ILINet data provide an unbiased estimate of the severity of a season's influenza epidemic, and are typically reported at a lag of about two weeks.
Other sources of influenza severity, such as indices calculated from search engine query data from Google, Twitter, and Wikipeida, are provided in near-real time. However, these sources of data are less direct measurements of influenza severity than ILINet indicators, and are likely to suffer from bias.
We begin by describing general methods for inference on state space models implemented in the NIMBLE R package, and demonstrate these inferential methods as applied to influenza outbreak forecasting. We then examine model specifications to estimate epidemic severity which incorporate data from both ILINet
and other real-time, possibly biased sources. We fit these models using Google Flu Trends data, which uses the number of Google searches for influenza related keywords to calculate an estimate of epidemic severity.
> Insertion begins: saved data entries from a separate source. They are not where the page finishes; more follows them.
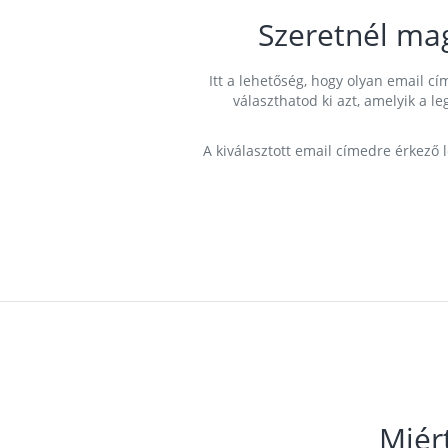
Szeretnél ma
Itt a lehetőség, hogy olyan email 
választhatod ki azt, amelyik a l
A kiválasztott email címedre érkező 
Miér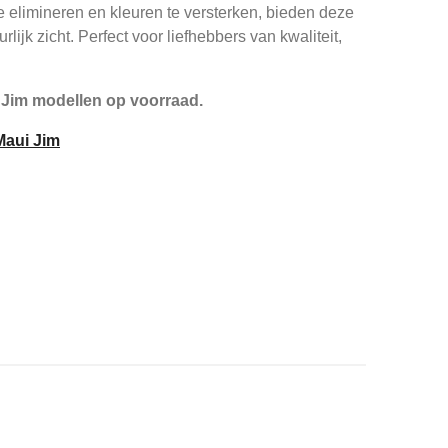
 elimineren en kleuren te versterken, bieden deze
rlijk zicht. Perfect voor liefhebbers van kwaliteit,
 Jim modellen op voorraad.
 Maui Jim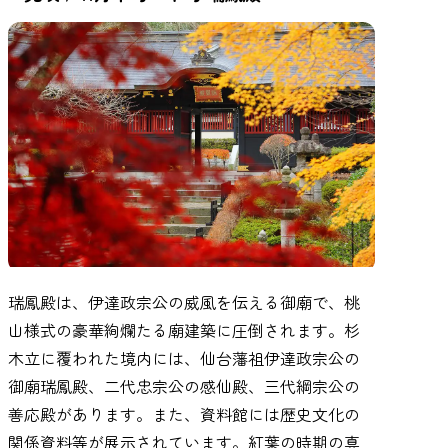
瑞鳳殿は、伊達政宗公の威風を伝える御廟で、桃
山様式の豪華絢爛たる廟建築に圧倒されます。杉
木立に覆われた境内には、仙台藩祖伊達政宗公の
御廟瑞鳳殿、二代忠宗公の感仙殿、三代綱宗公の
善応殿があります。また、資料館には歴史文化の
関係資料等が展示されています。紅葉の時期の真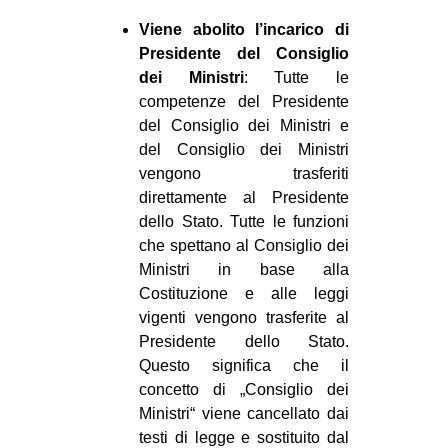
Viene abolito l’incarico di
Presidente del Consiglio
dei Ministri
: Tutte le
competenze del Presidente
del Consiglio dei Ministri e
del Consiglio dei Ministri
vengono trasferiti
direttamente al Presidente
dello Stato. Tutte le funzioni
che spettano al Consiglio dei
Ministri in base alla
Costituzione e alle leggi
vigenti vengono trasferite al
Presidente dello Stato.
Questo significa che il
concetto di „Consiglio dei
Ministri“ viene cancellato dai
testi di legge e sostituito dal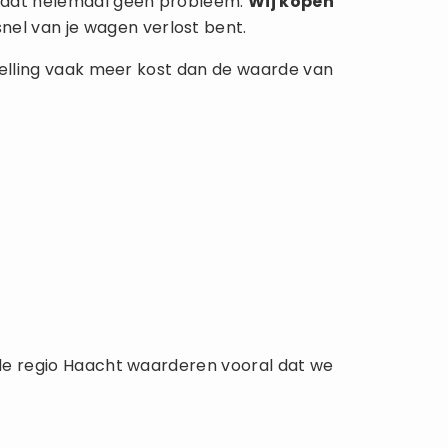
is dat helemaal geen probleem.
Wij kopen
nel van je wagen verlost bent.
rstelling vaak meer kost dan de waarde van
n de regio Haacht waarderen vooral dat we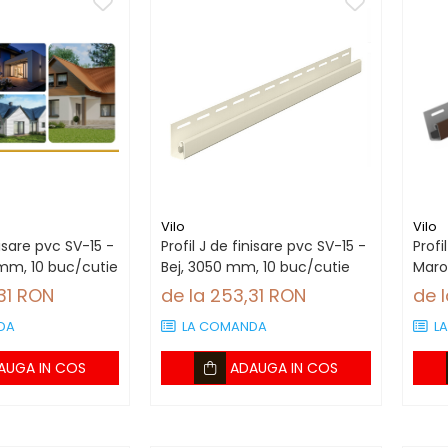
Vilo
Vilo
nisare pvc SV-15 -
Profil J de finisare pvc SV-15 -
Profi
mm, 10 buc/cutie
Bej, 3050 mm, 10 buc/cutie
Maro
31 RON
de la 253,31 RON
de 
DA
LA COMANDA
L
AUGA IN COS
ADAUGA IN COS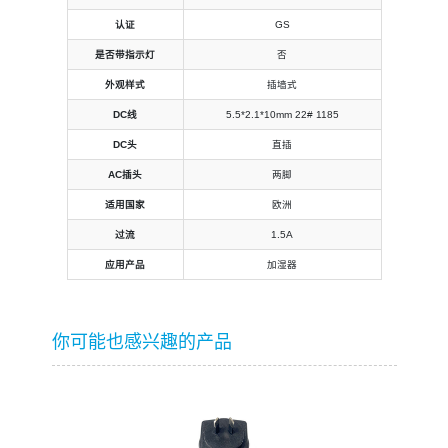
认证
GS
是否带指示灯
否
外观样式
插墙式
DC线
5.5*2.1*10mm 22# 1185
DC头
直插
AC插头
两脚
适用国家
欧洲
过流
1.5A
应用产品
加湿器
你可能也感兴趣的产品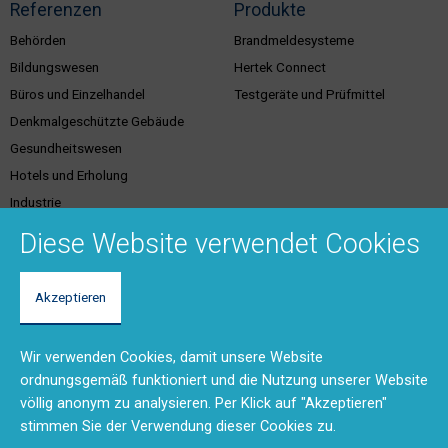
Referenzen
Produkte
Behörden
Brandmeldesysteme
Bildungswesen
Hertek Connect
Büros und Einzelhandel
Testgeräte und Prüfmittel
Denkmalgeschützte Gebäude
Gesundheitswesen
Hotels und Erholung
Industrie
Justiz
Diese Website verwendet Cookies
Akzeptieren
Kundenservice &
Support & Kontakt
Dienstleistungen
Vertriebsgebiete
Wir verwenden Cookies, damit unsere Website
Unser Team
Brandschutzschulungen
ordnungsgemäß funktioniert und die Nutzung unserer Website
Rücksendungen und Reparaturen
Planungstool
völlig anonym zu analysieren. Per Klick auf "Akzeptieren"
(RMA)
BMA-Konzept
stimmen Sie der Verwendung dieser Cookies zu.
Feedback
Ausschreibungstexte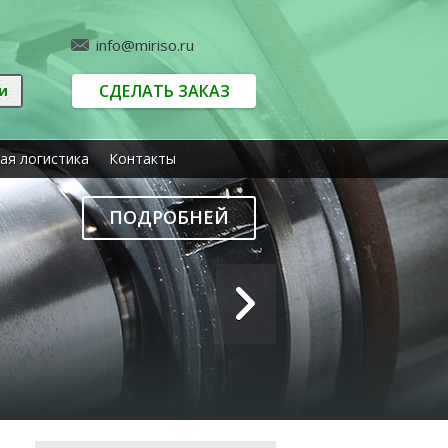
info@miriso.ru
СДЕЛАТЬ ЗАКАЗ
ая логистика
Контакты
ПОДРОБНЕЙ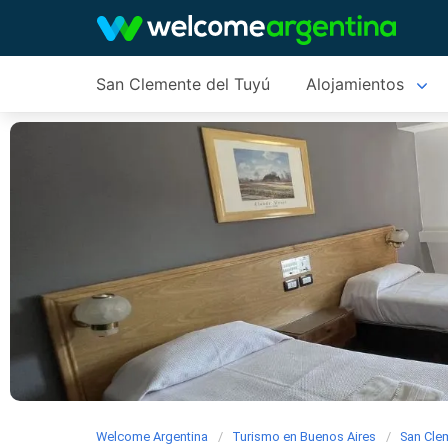
San Clemente del Tuyú
Alojamientos
Welcome Argentina
Turismo en Buenos Aires
San Cle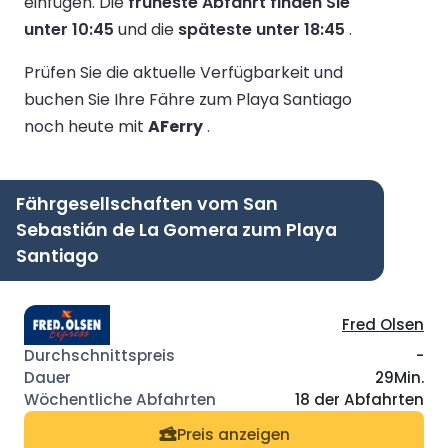
einfügen.
Die
früheste Abfahrt finden Sie
unter 10:45
und die
späteste unter 18:45
.
Prüfen Sie die aktuelle Verfügbarkeit und
buchen Sie Ihre Fähre zum Playa Santiago
noch heute mit
AFerry
.
Fährgesellschaften vom San
Sebastián de La Gomera zum Playa
Santiago
Fred Olsen
-
29Min.
18 der Abfahrten
Preis anzeigen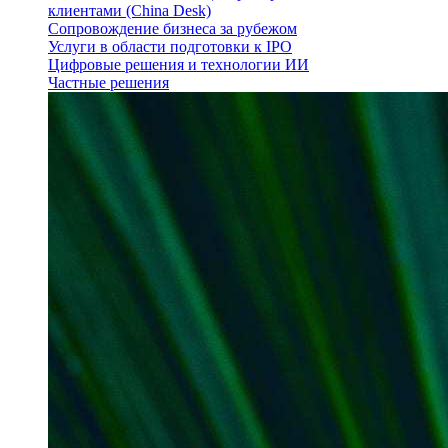
клиентами (China Desk)
Сопровождение бизнеса за рубежом
Услуги в области подготовки к IPO
Цифровые решения и технологии ИИ
Частные решения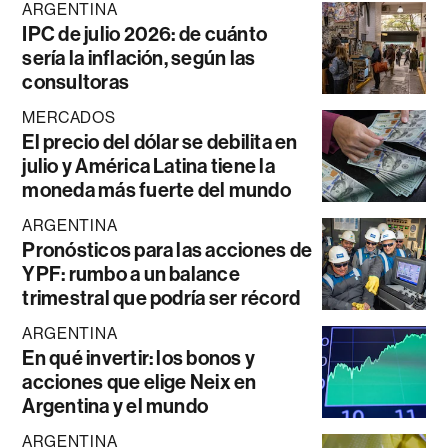
ARGENTINA
IPC de julio 2026: de cuánto
sería la inflación, según las
consultoras
MERCADOS
El precio del dólar se debilita en
julio y América Latina tiene la
moneda más fuerte del mundo
ARGENTINA
Pronósticos para las acciones de
YPF: rumbo a un balance
trimestral que podría ser récord
ARGENTINA
En qué invertir: los bonos y
acciones que elige Neix en
Argentina y el mundo
ARGENTINA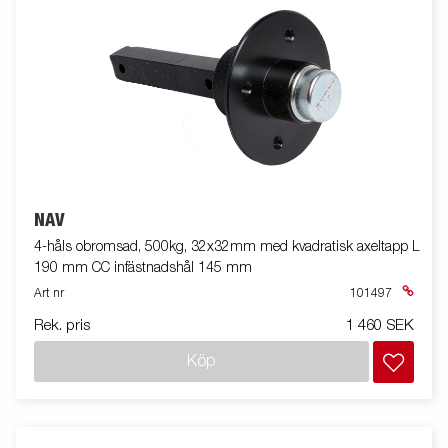
NAV
4-håls obromsad, 500kg, 32x32mm med kvadratisk axeltapp L
190 mm CC infästnadshål 145 mm
Art nr
101497
Rek. pris
1 460 SEK
Köp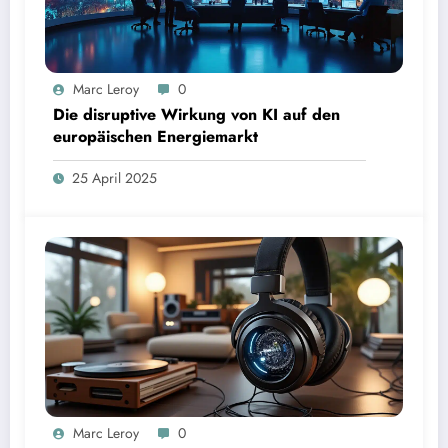
Marc Leroy
0
Die disruptive Wirkung von KI auf den
europäischen Energiemarkt
25 April 2025
Marc Leroy
0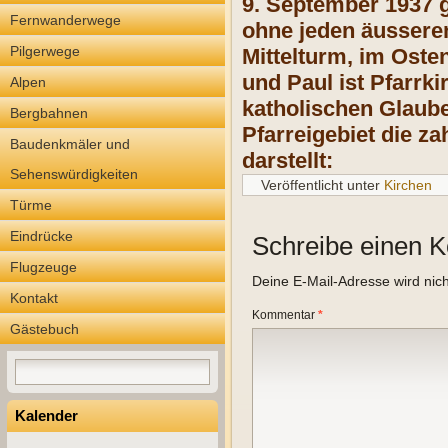
9. September 1937 
Fernwanderwege
ohne jeden äussere
Pilgerwege
Mittelturm, im Oste
und Paul ist Pfarrk
Alpen
katholischen Glaub
Bergbahnen
Pfarreigebiet die z
Baudenkmäler und
darstellt:
Sehenswürdigkeiten
Veröffentlicht unter
Kirchen
Türme
Eindrücke
Schreibe einen 
Flugzeuge
Deine E-Mail-Adresse wird nicht
Kontakt
Kommentar
*
Gästebuch
Kalender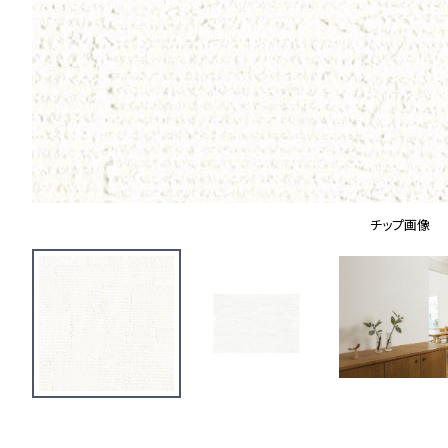
チップ画像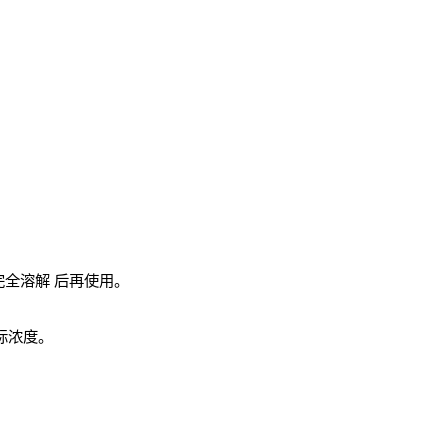
完全溶解
后再使用。
实际浓度。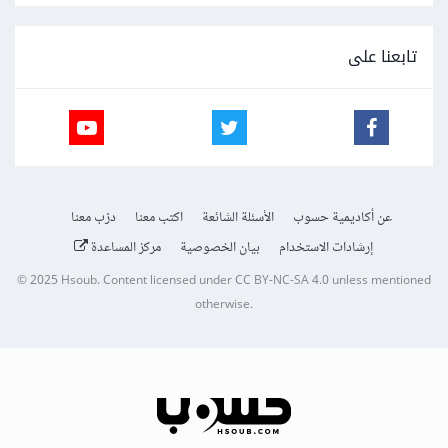
تابعنا على
عن أكاديمية حسوب
الأسئلة الشائعة
اكتب معنا
درّب معنا
إرشادات الاستخدام
بيان الخصوصية
مركز المساعدة
© 2025
Hsoub
.
Content licensed under
CC BY-NC-SA 4.0
unless mentioned
otherwise.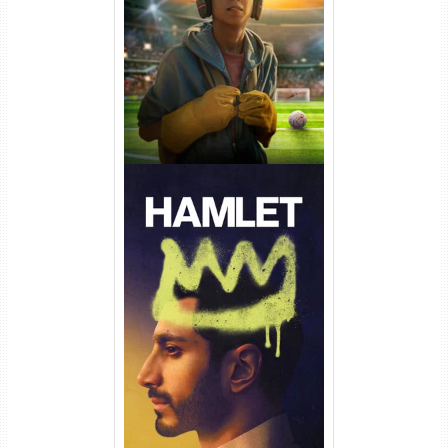
Torrent (2026) WEB-DL 1080p
Dual Áudio
Hamlet Torrent (2026) WEB-
DL 1080p Dual Áudio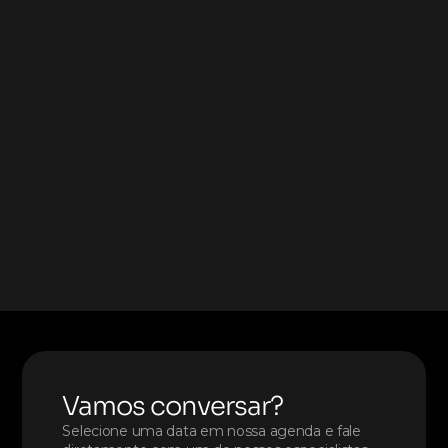
Vamos conversar?
Selecione uma data em nossa agenda e fale 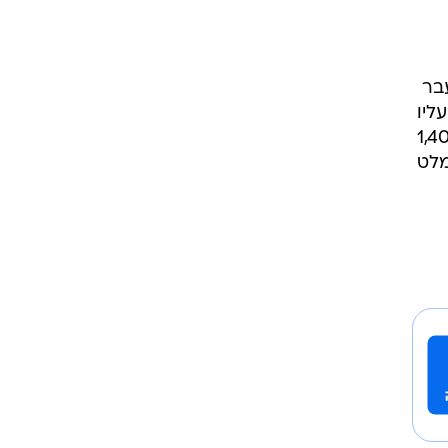
בר
ליו
ן, שחשש לחייו, פתח את הקופה ומסר לאגרונוב סכום של כ-1,400
מלט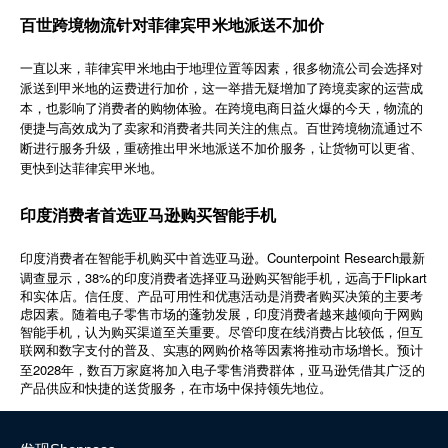
简体中文
百世跨境物流针对菲律宾甲米地派送不加价
一直以来，菲律宾甲米地由于地理位置等因素，很多物流公司会选择对
登录
免费使用
派送到甲米地的运费进行加价，这一举措无疑增加了跨境卖家的运营成
本，也影响了消费者的购物体验。在跨境电商日益火爆的今天，物流的
便捷与高效成为了卖家和消费者共同关注的焦点。百世跨境物流通过不
断进行服务升级，重磅推出甲米地派送不加价服务，让货物可以更省、
更快到达菲律宾甲米地。
印度消费者首选亚马逊购买智能手机
Counterpoint Research
印度消费者在智能手机购买中首选亚马逊。
最新
38%
Flipkart
调查显示，
的印度消费者选择亚马逊购买智能手机，远高于
和实体店。信任度、产品可用性和优惠活动是消费者购买决策的主要考
虑因素。随着电子零售市场的蓬勃发展，印度消费者越来越倾向于网购
智能手机，认为购买渠道至关重要。尽管印度在线消费占比较低，但互
联网和数字支付的普及、实惠的网购价格等因素将推动市场增长。预计
2028
至
年，数百万家庭将加入电子零售消费群体，亚马逊凭借其广泛的
产品供应和快捷的送货服务，在市场中保持领先地位。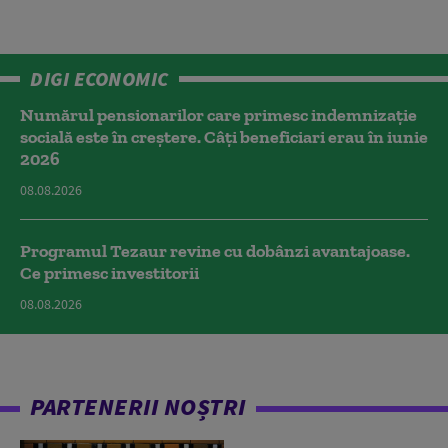
DIGI ECONOMIC
Numărul pensionarilor care primesc indemnizaţie
socială este în creștere. Câți beneficiari erau în iunie
2026
08.08.2026
Programul Tezaur revine cu dobânzi avantajoase.
Ce primesc investitorii
08.08.2026
PARTENERII NOȘTRI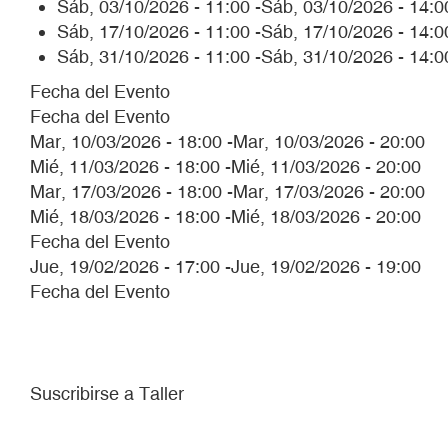
Sáb, 03/10/2026 - 11:00
-
Sáb, 03/10/2026 - 14:0
Sáb, 17/10/2026 - 11:00
-
Sáb, 17/10/2026 - 14:0
Sáb, 31/10/2026 - 11:00
-
Sáb, 31/10/2026 - 14:0
Fecha del Evento
Fecha del Evento
Mar, 10/03/2026 - 18:00
-
Mar, 10/03/2026 - 20:00
Mié, 11/03/2026 - 18:00
-
Mié, 11/03/2026 - 20:00
Mar, 17/03/2026 - 18:00
-
Mar, 17/03/2026 - 20:00
Mié, 18/03/2026 - 18:00
-
Mié, 18/03/2026 - 20:00
Fecha del Evento
Jue, 19/02/2026 - 17:00
-
Jue, 19/02/2026 - 19:00
Fecha del Evento
Paginación
Suscribirse a Taller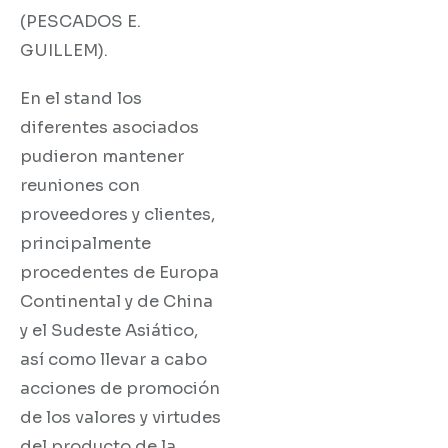
(PESCADOS E.
GUILLEM).
En el stand los
diferentes asociados
pudieron mantener
reuniones con
proveedores y clientes,
principalmente
procedentes de Europa
Continental y de China
y el Sudeste Asiático,
así como llevar a cabo
acciones de promoción
de los valores y virtudes
del producto de la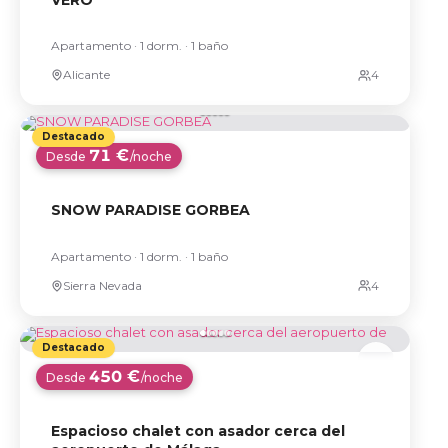
Apartamento · 1 dorm. · 1 baño
Alicante
71 €
Desde
/noche
SNOW PARADISE GORBEA
Apartamento · 1 dorm. · 1 baño
Sierra Nevada
450 €
Desde
/noche
Espacioso chalet con asador cerca del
We explicitly model the possible bias of the Google Flu Trends data, which allows us to make epidemic severity predictions which take advantage of the recency of Google Flu Trends data and the accuracy of ILINet data, and we preform estimation using Bayesian methods. Models with and without explicit bias modeling are compared to models using only ILINet data, and it is found that including GFT data significantly improves forecasting accuracy of epidemic severity. We also propose hierarchical models which incorporate multiple seasons of influenza data, and evaluate the forecasting benefits that hierarchical modeling confers.